La législation britannique traitant du mercenariat est très ancienne puisqu'elle repose sur le Foreign Enlistment Act de 1870, qui ne définit pas le mercenaire mais incrimine les actes des personnes qui s'engagent dans une action militaire contre un État en paix avec le Royaume-Uni sans l'autorisation du gouvernement britannique . Cette loi sanctionne le recrutement sur le sol du Royaume-Uni comme à l'étranger, mais elle n'a jamais été utilisée et apparaît aujourd'hui largement dépassée.

C'est en dehors de tout cadre législatif que ce sont développées des sociétés privées prestataires de service de sécurité et de défense au profit d'États étrangers. Des textes de valeur infra-législative imposent aux militaires des règles de comportement et des obligations de compte rendu très précises en cas de contacts avec ce type de sociétés.

Comme on l'a déjà évoqué, un débat approfondi est en cours au sein du gouvernement et du Parlement pour définir une forme de régulation de ces activités et pour définir des critères permettant de les encadrer.

La loi portugaise condamne toute activité de mercenariat de la part de ressortissant portugais. Cette interdiction ne concerne que les activités de combat et non la fourniture de services, conseils ou assistances techniques à des armées étrangères. Il n'y a pas eu jusqu'à présent de poursuites sur ce fondement.

En Suisse , 17 personnes ont été condamnées entre 1994 et 2000 pour avoir servi dans des fores armées étrangères. Le code pénal suisse interdit en effet aux ressortissants suisses de s'engager dans une force destinée à combattre à l'étranger, la seule exception prévue concernant la Garde suisse du Vatican.

En Belgique , une loi de 1979 relative au recrutement de nationaux pour combattre à l'étranger interdit aux citoyens belges l'enrôlement dans une armée étrangère. Cependant, le décret royal nécessaire à son application n'a jamais été publié.

En Australie , une loi de 1978 réprime le fait de recruter des mercenaires sur le territoire australien ou, pour les Australiens, de combattre à l'étranger dans des forces non gouvernementales. Les personnes qui entreraient sur le territoire d'un État étranger afin d'y conduire des activités hostiles encourent une peine de quatorze ans d'emprisonnement, et celles qui se livreraient à des actions de recrutement une peine de sept ans d'emprisonnement. La loi a été utilisée en 1987 à l'encontre d'un ex-soldat australien qui avait tenté de recruter d'anciens collègues afin d'entraîner les membres d'un mouvement de guérilla dans la province indonésienne d'Irian Jaya (Papouasie occidentale).

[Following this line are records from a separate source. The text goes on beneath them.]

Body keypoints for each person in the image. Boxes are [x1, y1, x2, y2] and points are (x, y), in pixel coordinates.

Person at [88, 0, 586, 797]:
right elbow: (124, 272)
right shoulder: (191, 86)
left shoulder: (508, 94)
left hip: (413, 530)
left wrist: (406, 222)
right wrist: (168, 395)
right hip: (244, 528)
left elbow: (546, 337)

La Russie a inclus en 1996 dans son code pénal des sanctions frappant l'utilisation de mercenaires (quatre à huit ans d'emprisonnement), mais aussi leur recrutement, leur financement et leur entraînement. Le recours à des personnes mineures est une circonstance aggravante (sept à quinze ans d'emprisonnement). Le fait de prendre part à un conflit en tant que mercenaire est puni de trois à sept ans d'emprisonnement.

L' Ukraine a elle aussi prévu des sanctions pénales à l'encontre des activités de mercenaires (10 ans d'emprisonnement).

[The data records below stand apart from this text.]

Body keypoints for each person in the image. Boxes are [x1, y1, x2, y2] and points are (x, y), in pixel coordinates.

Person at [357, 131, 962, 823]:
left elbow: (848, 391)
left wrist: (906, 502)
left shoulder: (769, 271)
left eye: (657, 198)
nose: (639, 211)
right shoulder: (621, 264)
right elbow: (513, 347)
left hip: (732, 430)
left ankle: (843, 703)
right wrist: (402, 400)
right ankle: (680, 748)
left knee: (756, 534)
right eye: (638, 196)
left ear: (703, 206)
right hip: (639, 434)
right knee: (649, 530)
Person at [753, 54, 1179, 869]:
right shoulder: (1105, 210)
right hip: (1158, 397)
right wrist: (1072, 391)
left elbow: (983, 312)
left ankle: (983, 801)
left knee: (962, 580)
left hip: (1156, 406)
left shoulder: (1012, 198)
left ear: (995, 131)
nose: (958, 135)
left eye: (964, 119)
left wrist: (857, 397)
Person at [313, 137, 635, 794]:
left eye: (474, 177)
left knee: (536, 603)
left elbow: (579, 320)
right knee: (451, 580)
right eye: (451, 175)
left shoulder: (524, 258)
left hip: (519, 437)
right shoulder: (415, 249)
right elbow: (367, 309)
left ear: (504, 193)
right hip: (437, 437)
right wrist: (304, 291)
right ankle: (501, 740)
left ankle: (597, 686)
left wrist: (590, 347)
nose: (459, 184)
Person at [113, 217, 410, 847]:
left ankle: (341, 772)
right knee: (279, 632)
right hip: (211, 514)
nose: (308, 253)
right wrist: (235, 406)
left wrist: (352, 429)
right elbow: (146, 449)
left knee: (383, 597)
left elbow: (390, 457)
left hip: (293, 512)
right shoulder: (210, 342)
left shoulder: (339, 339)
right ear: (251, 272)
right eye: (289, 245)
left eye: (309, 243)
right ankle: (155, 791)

L' Allemagne réprime simplement le fait de tenter de recruter un citoyen allemand ou de le conduire auprès d'un agent recruteur étranger. Un service militaire effectué par un ressortissant allemand au sein d'une armée étrangère sans qu'il y ait d'accord en la matière avec l'Allemagne peut être considéré comme du mercenariat. Par ailleurs, les règles de compétence des tribunaux allemands facilitent la poursuite de crimes ou délits commis par un citoyen allemand à l'étranger, dès lors qu'ils peuvent aussi être poursuivis sur le fondement du droit local, ce qui pourrait permettre d'agir contre des activités de mercenariat.

Plusieurs pays (Danemark, Finlande, Grèce, Pays-Bas, Suède, Norvège, Canada) répriment le fait de procéder, sur leur territoire, au recrutement de personnes au profit de forces armées étrangères. Certaines de ces législations punissent également l'engagement individuel lorsqu'il contrevient aux engagements du pays (neutralité ou alliances).